╭─ TEXT SECTION

Enter 10 as a value for id.
Change the operator on the id column, to less than (<).
Click on Go.
No item with a
description of Pizza and an
id less than 10 exists, so you get the MySQL returned an empty result set (i.e. zero rows) message.
The search Options slider contains controls to restrict which columns will appear in the results, to ask for distinct results, to type in a
WHERE clause, to specify the number of rows per page and to choose the display order.
Now you'll have a look at the multi-table (or database) search mechanism. This searching method is handy when you are not sure of the exact table that holds a piece of data you are looking for, or when the same piece of data (say, a city name) appears in more than one table or more than one column.
Opening your database and clicking on Search brings the database search panel. You'll first try an exact search for the number 1, in all tables. To accomplish this search:
Enter 1 as the value to search.
Tick the radio button next to the exact phrase.
Click Select All to pick all tables.
Click on Go.
The following image depicts the search panel just before launching the search:
Clicking on Browse fetches the search results for a particular table, while leaving the global search results on the top of screen.
Note that the Show search criteria link is available. You now click on this link and change the search mode (in the Find dialog) from the exact phrase to at least one of the words. Clicking on Go shows different global search results with two matches inside the item table. The reason for this is the addition of the wildcard
% character before and after the searched value in the generated query, which now matches the id 10 and 11 of the item table when looking for the number 1.
Heraclitus, a Greek philosopher (and probably database designer precursor) told us that "Nothing is permanent except change". In the database world, not only data values often change but also their supporting structures (column, table, view, and database definitions).
You'll first explore the three graphical methods for editing data, and then you'll go on about changing data structure.
When you have a results page (generated by either browsing a table or searching in it), you notice that for each data row, Edit and Inline Edit links are offered. Moreover, a checkbox appears for each line, permitting you to choose the rows to edit via the Change link underneath.

╰─
╭─ SUPPLIED RECORDS

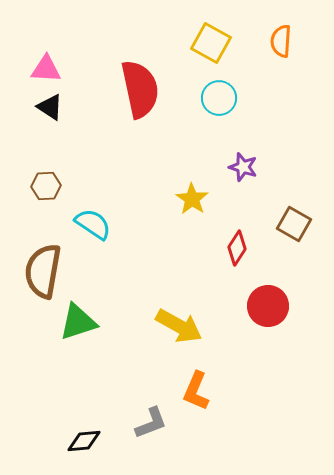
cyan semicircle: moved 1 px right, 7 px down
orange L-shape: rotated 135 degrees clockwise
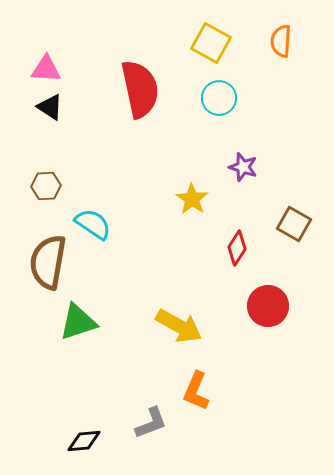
brown semicircle: moved 5 px right, 9 px up
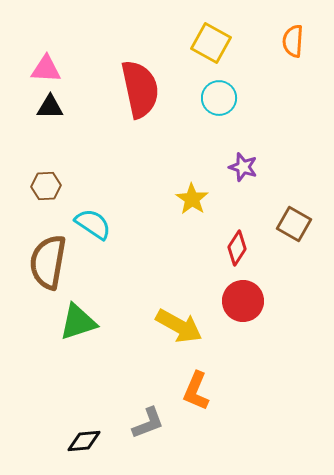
orange semicircle: moved 12 px right
black triangle: rotated 32 degrees counterclockwise
red circle: moved 25 px left, 5 px up
gray L-shape: moved 3 px left
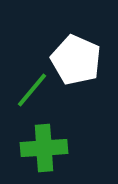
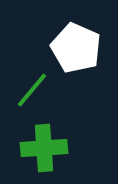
white pentagon: moved 12 px up
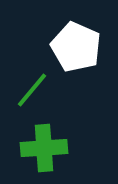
white pentagon: moved 1 px up
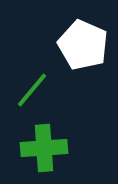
white pentagon: moved 7 px right, 2 px up
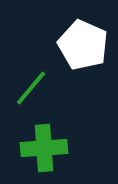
green line: moved 1 px left, 2 px up
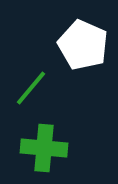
green cross: rotated 9 degrees clockwise
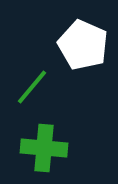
green line: moved 1 px right, 1 px up
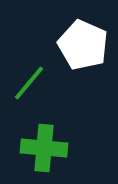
green line: moved 3 px left, 4 px up
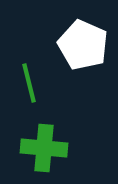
green line: rotated 54 degrees counterclockwise
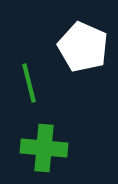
white pentagon: moved 2 px down
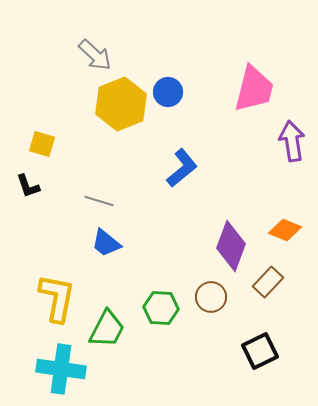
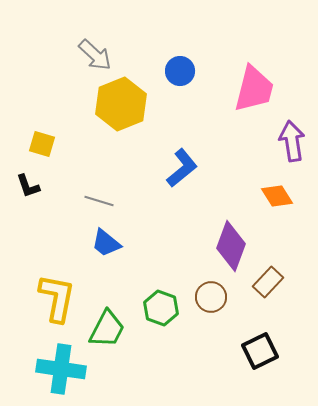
blue circle: moved 12 px right, 21 px up
orange diamond: moved 8 px left, 34 px up; rotated 36 degrees clockwise
green hexagon: rotated 16 degrees clockwise
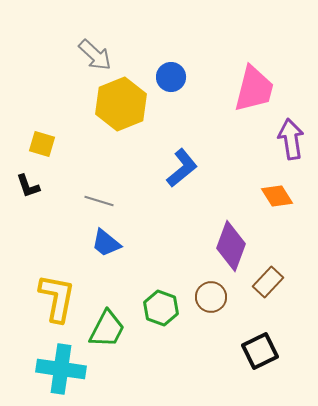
blue circle: moved 9 px left, 6 px down
purple arrow: moved 1 px left, 2 px up
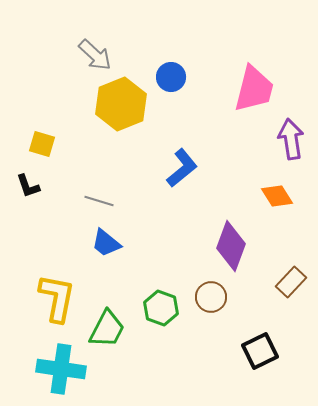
brown rectangle: moved 23 px right
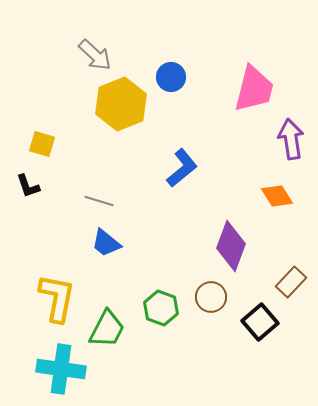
black square: moved 29 px up; rotated 15 degrees counterclockwise
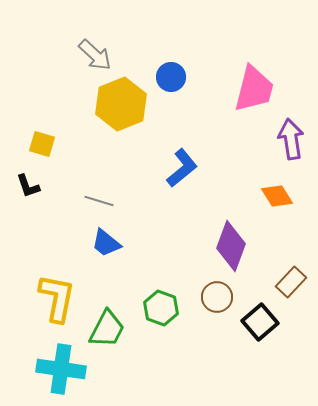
brown circle: moved 6 px right
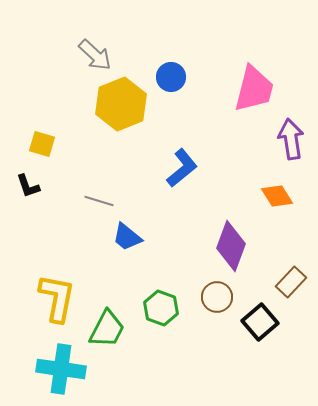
blue trapezoid: moved 21 px right, 6 px up
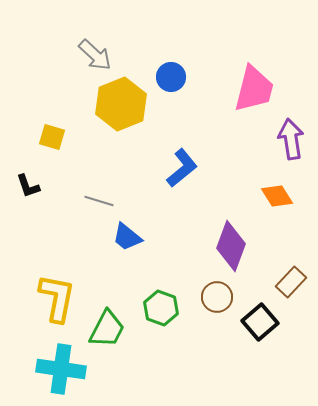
yellow square: moved 10 px right, 7 px up
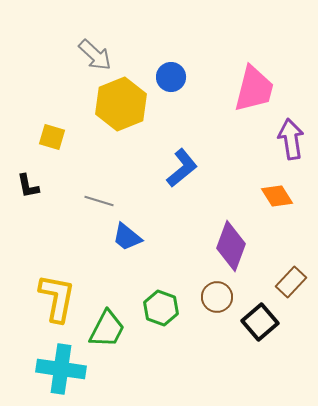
black L-shape: rotated 8 degrees clockwise
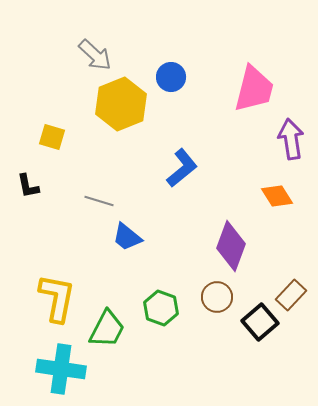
brown rectangle: moved 13 px down
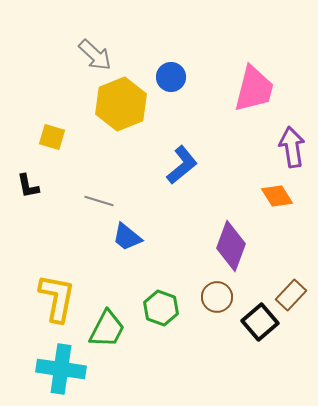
purple arrow: moved 1 px right, 8 px down
blue L-shape: moved 3 px up
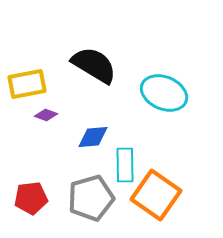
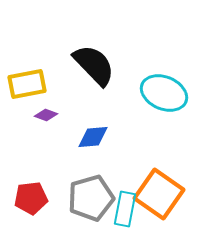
black semicircle: rotated 15 degrees clockwise
cyan rectangle: moved 44 px down; rotated 12 degrees clockwise
orange square: moved 3 px right, 1 px up
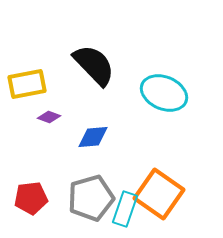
purple diamond: moved 3 px right, 2 px down
cyan rectangle: rotated 8 degrees clockwise
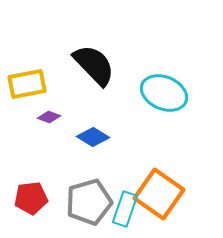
blue diamond: rotated 36 degrees clockwise
gray pentagon: moved 2 px left, 4 px down
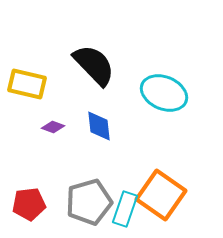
yellow rectangle: rotated 24 degrees clockwise
purple diamond: moved 4 px right, 10 px down
blue diamond: moved 6 px right, 11 px up; rotated 52 degrees clockwise
orange square: moved 2 px right, 1 px down
red pentagon: moved 2 px left, 6 px down
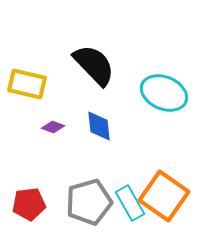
orange square: moved 3 px right, 1 px down
cyan rectangle: moved 5 px right, 6 px up; rotated 48 degrees counterclockwise
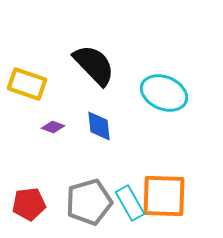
yellow rectangle: rotated 6 degrees clockwise
orange square: rotated 33 degrees counterclockwise
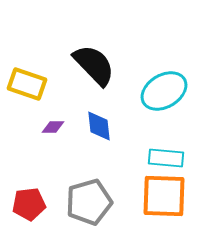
cyan ellipse: moved 2 px up; rotated 54 degrees counterclockwise
purple diamond: rotated 20 degrees counterclockwise
cyan rectangle: moved 36 px right, 45 px up; rotated 56 degrees counterclockwise
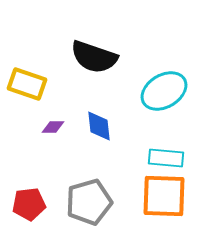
black semicircle: moved 8 px up; rotated 153 degrees clockwise
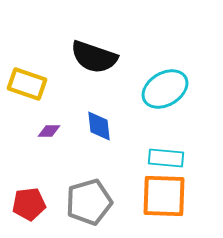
cyan ellipse: moved 1 px right, 2 px up
purple diamond: moved 4 px left, 4 px down
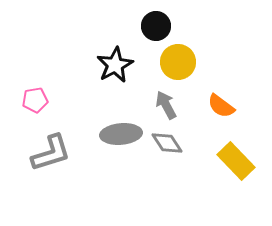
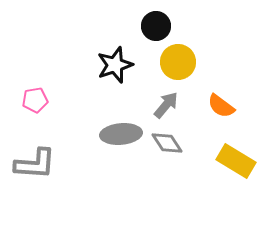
black star: rotated 9 degrees clockwise
gray arrow: rotated 68 degrees clockwise
gray L-shape: moved 16 px left, 11 px down; rotated 21 degrees clockwise
yellow rectangle: rotated 15 degrees counterclockwise
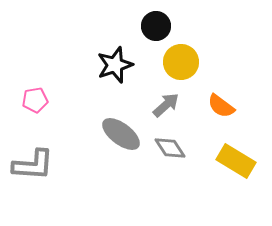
yellow circle: moved 3 px right
gray arrow: rotated 8 degrees clockwise
gray ellipse: rotated 42 degrees clockwise
gray diamond: moved 3 px right, 5 px down
gray L-shape: moved 2 px left, 1 px down
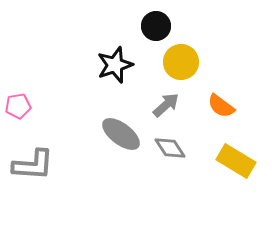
pink pentagon: moved 17 px left, 6 px down
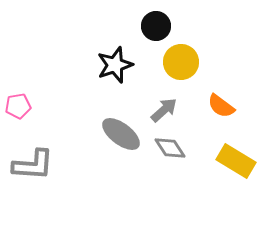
gray arrow: moved 2 px left, 5 px down
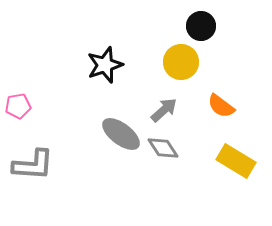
black circle: moved 45 px right
black star: moved 10 px left
gray diamond: moved 7 px left
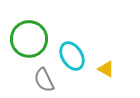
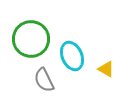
green circle: moved 2 px right
cyan ellipse: rotated 8 degrees clockwise
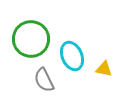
yellow triangle: moved 2 px left; rotated 18 degrees counterclockwise
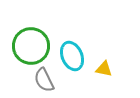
green circle: moved 7 px down
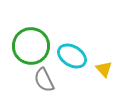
cyan ellipse: rotated 36 degrees counterclockwise
yellow triangle: rotated 36 degrees clockwise
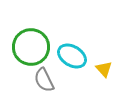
green circle: moved 1 px down
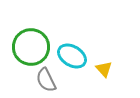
gray semicircle: moved 2 px right
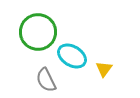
green circle: moved 7 px right, 15 px up
yellow triangle: rotated 18 degrees clockwise
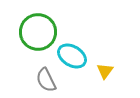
yellow triangle: moved 1 px right, 2 px down
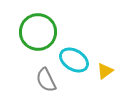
cyan ellipse: moved 2 px right, 4 px down
yellow triangle: rotated 18 degrees clockwise
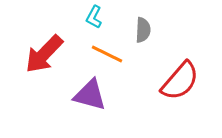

╰─

-- TASKS FOR THIS EXERCISE --
A: Answer these questions from the text on searching and editing database data:
(i) Which operator is set on the id column in the table search for Pizza?
(ii) Which character is added before and after the searched value when the search mode becomes "at least one of the words"?
(iii) Which two links are offered for each data row on a results page?
B: Write a continuation of the text on searching and editing database data, beginning after its final sentence.

-- OUTPUTS FOR THE TASKS --
A:
(i) Less than (<).
(ii) The wildcard % character.
(iii) Edit and Inline Edit.

B:
Let's try the Edit link for the item table. Browsing this table and clicking on Edit for id 10 brings this row in edit mode. Here you have changed the weight value from 1 to 3 and are about to click on Go to save the change:
This is the most traditional mechanism to edit a row. Using the checkboxes and the With selected: Change link permits you to put more than one row in the edit mode at once. Here are some reasons why you might want to do this:
To compare data from one row to another while editing
To copy and paste data from one row to another (for example, exchanging the weight value between peas and pizzas)
More recently (in phpMyAdmin 3.4.x), inline editing was made available. Trying it for id 10 brings you this screen:
The advantage is that you did not leave the results page you were on; thus you can keep an eye on the data for the other rows, which can help you decide about the changes to make.
We will now explore how to modify the structure of data. You begin by opening the department table in Structure — mode this can be done either by clicking Structure for this table, or by clicking the small icon next to this table name in the navigation panel.
The Structure page shows you a great deal of information:
You can see three main sections:
The list of current columns, with a dialog to add more
The Indexes section, where you can edit or drop an index
The statistics about space usage and rows
In the next exercise you will add a column that will be used to record the date of the last inspection for this department. In the dialog Add X column(s) you see that the default is to add one column at the end of the table; then just click on Go, bringing up the following panel in which you type the new column's information:
Clicking on Save adds this column to your table. You can now browse the department table and notice that there is a new column, last_inspection, with all the dates set to 0000-00-00 as we did not set any default date.
Editing an existing row shows you a new icon: a small calendar. Clicking on it gives you a standard date picker, shown as follows:
You can also change an existing column's structure—for example, the description column becoming a
VARCHAR(110)—but beware of the consequences, should you change the type or size of the column. Data truncation could happen.
Adding an index on the last_inspection column can be done quickly via the More menu that is offered for each column:
Fine-tuning indexes is accomplished via the Indexes section by using the Edit link for a specific index. Here you can add or remove columns from an index, or even change the number of characters a column uses in this index.
The popularity of Excel means that many people are familiar with this tool and they prefer to do the majority of their data manipulations in it. This task will describe extracting data with the goal of reading it back into Microsoft Excel. Note that any utility that understands the CSV (comma-separated values) format can be used to read the file generated in this task.
You'll first practice exporting in quick mode, and then you'll go through the custom mode for additional options.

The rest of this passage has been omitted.